Well, take notes from former FBI undercover operative David Gletty as he tells his story about going behind the scenes of the White Power Movement. The action-packed story of the events uncovers the inner workings of extremists groups that led to the arrest and conviction of dozens of these groups.
Over four years, Gletty and his partner Joe witnessed criminal activity of organizations such as the Ku Klux Klan, the National Socialist Movement, the White Power Movement, the League of the South and Skinhead organizations. The duo reveals their findings in the book Undercover Nazi, available in bookstores for $24.95.
CT: Give us some background about your FBI career.

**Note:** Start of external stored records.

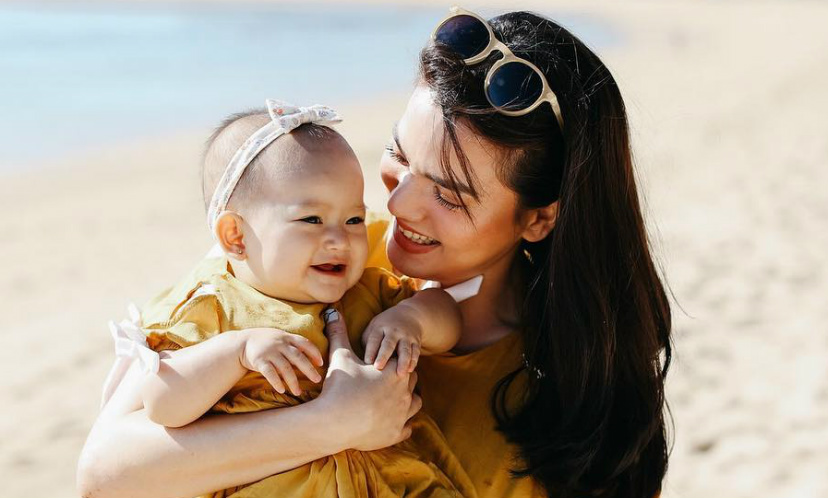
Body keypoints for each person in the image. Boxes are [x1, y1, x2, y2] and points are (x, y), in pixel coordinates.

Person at [78, 8, 671, 498]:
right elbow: (104, 474)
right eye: (400, 154)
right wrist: (327, 424)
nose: (402, 202)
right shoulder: (306, 255)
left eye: (448, 193)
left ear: (539, 219)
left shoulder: (568, 405)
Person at [104, 100, 476, 498]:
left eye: (353, 219)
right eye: (311, 220)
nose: (340, 239)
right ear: (236, 237)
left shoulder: (367, 291)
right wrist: (236, 352)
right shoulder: (214, 307)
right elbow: (163, 404)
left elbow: (449, 319)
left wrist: (414, 318)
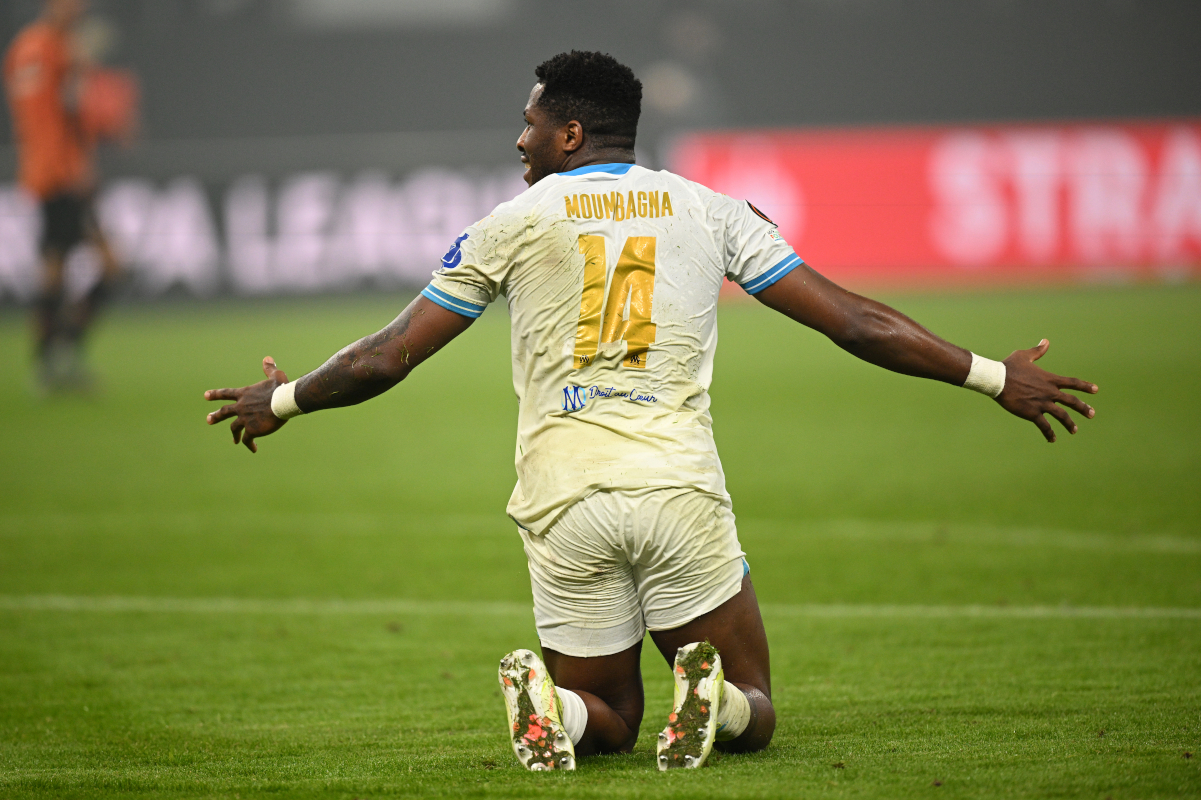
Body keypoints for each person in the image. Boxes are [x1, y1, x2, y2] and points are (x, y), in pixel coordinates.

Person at [204, 51, 1098, 772]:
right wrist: (989, 376)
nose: (519, 140)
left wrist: (281, 400)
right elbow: (858, 322)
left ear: (570, 131)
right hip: (676, 489)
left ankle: (557, 709)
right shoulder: (709, 211)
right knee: (757, 704)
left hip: (561, 501)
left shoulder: (510, 224)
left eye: (529, 123)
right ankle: (717, 702)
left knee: (612, 719)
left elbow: (384, 356)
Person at [4, 0, 122, 393]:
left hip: (61, 172)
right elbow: (39, 117)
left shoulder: (61, 47)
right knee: (68, 264)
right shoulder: (37, 49)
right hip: (55, 177)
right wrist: (68, 168)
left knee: (76, 263)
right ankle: (52, 363)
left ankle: (56, 359)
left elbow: (74, 113)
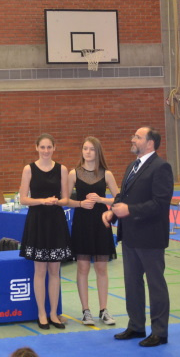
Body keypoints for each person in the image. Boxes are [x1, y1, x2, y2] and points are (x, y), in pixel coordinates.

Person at [103, 126, 173, 347]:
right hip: (131, 235)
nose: (132, 139)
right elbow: (123, 196)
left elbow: (160, 203)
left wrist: (130, 210)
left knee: (155, 285)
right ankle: (136, 325)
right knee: (132, 283)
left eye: (137, 137)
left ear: (150, 143)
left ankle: (159, 332)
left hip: (150, 236)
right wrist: (113, 212)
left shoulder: (161, 167)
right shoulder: (132, 166)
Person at [18, 134, 72, 330]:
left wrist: (56, 201)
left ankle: (53, 313)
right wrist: (42, 201)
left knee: (55, 271)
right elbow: (23, 199)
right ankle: (41, 313)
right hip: (37, 221)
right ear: (37, 148)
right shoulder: (29, 169)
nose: (46, 150)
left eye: (49, 147)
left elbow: (66, 199)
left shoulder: (62, 169)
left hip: (55, 221)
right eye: (43, 147)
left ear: (54, 148)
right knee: (40, 270)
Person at [66, 137, 119, 326]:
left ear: (98, 152)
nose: (87, 152)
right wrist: (80, 203)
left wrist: (101, 200)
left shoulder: (107, 174)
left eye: (91, 149)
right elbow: (65, 200)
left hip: (101, 223)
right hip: (82, 223)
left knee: (101, 268)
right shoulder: (73, 173)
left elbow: (119, 198)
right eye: (85, 148)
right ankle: (85, 310)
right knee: (82, 267)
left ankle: (104, 310)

DG: The case that got me an in with the FBI happened several years ago while my legal militia group was in the Appalachian Trails. We saw other militia groups there training, and they wanted us to join. They said they had joined al Qaeda and had enough materials to make several dirty suitcase nuclear size bombs. The attack was planned to happen at Epcot in Orlando, FL on Hitler’s birthday.

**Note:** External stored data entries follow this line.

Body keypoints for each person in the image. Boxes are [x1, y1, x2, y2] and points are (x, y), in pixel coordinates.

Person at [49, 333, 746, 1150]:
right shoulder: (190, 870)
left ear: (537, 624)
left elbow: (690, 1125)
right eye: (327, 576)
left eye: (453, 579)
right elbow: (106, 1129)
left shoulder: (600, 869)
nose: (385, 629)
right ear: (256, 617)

CT: Your major assignment was with the White Power Movement, how did you get them to trust you?
DG: I used my real name, real jobs I’d done, my real address so that I could have a trustworthy source if they ever checked up on me. I hooked up with the groups in central Florida, and that’s when the crazy things started to happen. We had to fight-train with these guys. They’re all into violence, and we gained their confidence by letting them beat our asses. We had to do certain things to let them know we weren’t cops, so we partied with them and not just by drinking beer.
CT: What are some of the crimes you witnessed?
DG: They beat people down on the sidewalk just because of their color, or if they saw a black guy with a white girl, they beat them down. They murdered some Mexican drug dealers in Daytona. They raped young girls who’d show up at parties just being curious. They committed some domestic terrorism in Jacksonville, FL, and they did some drive by shootings where communist festivals were supposed to be held. I never pulled the trigger. I had to be there as “one of the boys,” but I was collecting evidence against them and would never actually be the person committing the crime or be the leader of the people committing the crime.
CT: What were you thinking having to watch those crimes being committed?
DG: At the time, you’re trained to not give up the mission because someone happened to be at the wrong place at the wrong time. I’m always armed and I could’ve pulled my weapon out and stopped some of it, but I would’ve put my life and the mission we were on in jeopardy. So it really plays with you because you wanted to stop young girls from being raped, and you wanted to stop people from being murdered. But you know that these thugs are going to get what’s coming to them when it all wraps up.
CT: Were you ever almost exposed?
DG: One time at a party, you could tell there was an informant there, some guy that just got out of jail. They were patting this guy down and getting pretty rough with him. Here I am with my recording device on, so all the sudden I had to “use the bathroom” and went to my vehicle to drop the recording device off.
CT: What made the FBI say it was time to move in?
DG: My group was going around robbing drug dealers at gun point. They thought it was like Robin Hood type stuff. We’d set up a meeting with a drug dealer, then go up at gun point and take their drugs, money and even pull out their gold teeth sometimes. So the FBI said, “OK, before any public gets hurt, let’s go ahead and throw down on them.”
CT: Did you shave your head?
DG: No, I pretty much kept the same hairstyle, dressed the same in shorts and a nice shirt.
CT: Did you ever have to wear the Klan attire?
DG: No. Those are reserved for people in the brotherhood.
CT: How long were you undercover?
DG: 4 years
CT: What happened to your personal life during that time?
DG: I could never keep any girlfriends because you always had to lie to them. Some really thought I was a criminal because I was sneaking out real late at night. My mother lived with me, and she always knew what was going on. I was always worried about her, but I had security measures in place, and they’d have to be pretty good to get past what I had.
CT: What experiences prepared you?
DG: The route I took was a little different than going to school and getting groomed in as an FBI agent. I came in as a civilian operative with no real police training and then once I got
in, they showed me how they wanted me to do things. You can come in as a civilian operative if you always keep your eyes open and can uncover a substantial crime that might hurt the public.
CT: What does the FBI look for in applicants?
DG: You never want to get in trouble. If you’ve ever robbed anyone, forget about it. DUI really is not acceptable because that just shows lack of self-control and discipline. They look for you to be in shape, have self-discipline and intelligence.
CT: What quality was important to you while undercover?
DG: Always stay in shape. You’re not going to be chasing anyone. You’re going to be running for your life.